Return the listing that follows exactly, with no pictures included.
══ THE DATA ══
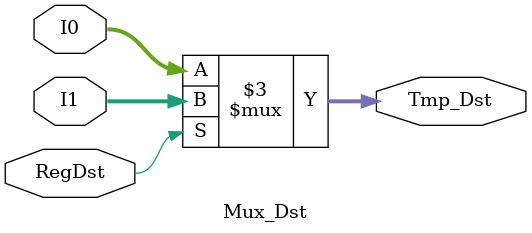
<source format=v>
module Mux_Dst(Tmp_Dst,I0,I1,RegDst);
output reg [4:0]Tmp_Dst;
input [4:0]I0,I1;
input RegDst;

always@(*)
	if(RegDst)
		Tmp_Dst <= I1;
	else
		Tmp_Dst <= I0;

endmodule

</source>
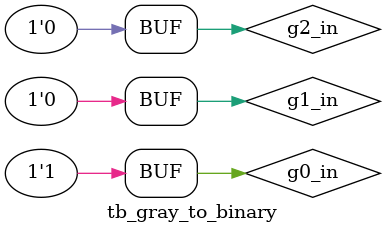
<source format=v>
`timescale 1ns / 1ps


module tb_gray_to_binary();
reg g0_in;
reg g1_in;
reg g2_in;
wire b0_out;
wire b1_out;
wire b2_out;


gray_to_binary DUT(
.g0_in(g0_in),
.g1_in(g1_in),
.g2_in(g2_in),
.b0_out(b0_out),
.b1_out(b1_out),
.b2_out(b2_out)
);
   
initial
    begin
        g0_in=1'b0;
        g1_in=1'b0;
        g2_in=1'b0;
        
        #10
        g0_in=1'b0;
        g1_in=1'b0;
        g2_in=1'b1;
        
        #20
        g0_in=1'b0;
        g1_in=1'b1;
        g2_in=1'b1;
        
        #30
        g0_in=1'b0;
        g1_in=1'b1;
        g2_in=1'b0;
        
        #40
        g0_in=1'b1;
        g1_in=1'b1;
        g2_in=1'b0;
        
        #50
        g0_in=1'b1;
        g1_in=1'b1;
        g2_in=1'b1;
        
        #60
        g0_in=1'b1;
        g1_in=1'b0;
        g2_in=1'b1;
        
        #70
        g0_in=1'b1;
        g1_in=1'b0;
        g2_in=1'b0;

end           
endmodule

</source>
═══
### [ANSWER]
<source format=v>
module Mux_Dst(Tmp_Dst,I0,I1,RegDst);
output reg [4:0]Tmp_Dst;
input [4:0]I0,I1;
input RegDst;

always@(*)
	if(RegDst)
		Tmp_Dst <= I1;
	else
		Tmp_Dst <= I0;

endmodule

</source>
<source format=v>
`timescale 1ns / 1ps


module tb_gray_to_binary();
reg g0_in;
reg g1_in;
reg g2_in;
wire b0_out;
wire b1_out;
wire b2_out;


gray_to_binary DUT(
.g0_in(g0_in),
.g1_in(g1_in),
.g2_in(g2_in),
.b0_out(b0_out),
.b1_out(b1_out),
.b2_out(b2_out)
);
   
initial
    begin
        g0_in=1'b0;
        g1_in=1'b0;
        g2_in=1'b0;
        
        #10
        g0_in=1'b0;
        g1_in=1'b0;
        g2_in=1'b1;
        
        #20
        g0_in=1'b0;
        g1_in=1'b1;
        g2_in=1'b1;
        
        #30
        g0_in=1'b0;
        g1_in=1'b1;
        g2_in=1'b0;
        
        #40
        g0_in=1'b1;
        g1_in=1'b1;
        g2_in=1'b0;
        
        #50
        g0_in=1'b1;
        g1_in=1'b1;
        g2_in=1'b1;
        
        #60
        g0_in=1'b1;
        g1_in=1'b0;
        g2_in=1'b1;
        
        #70
        g0_in=1'b1;
        g1_in=1'b0;
        g2_in=1'b0;

end           
endmodule

</source>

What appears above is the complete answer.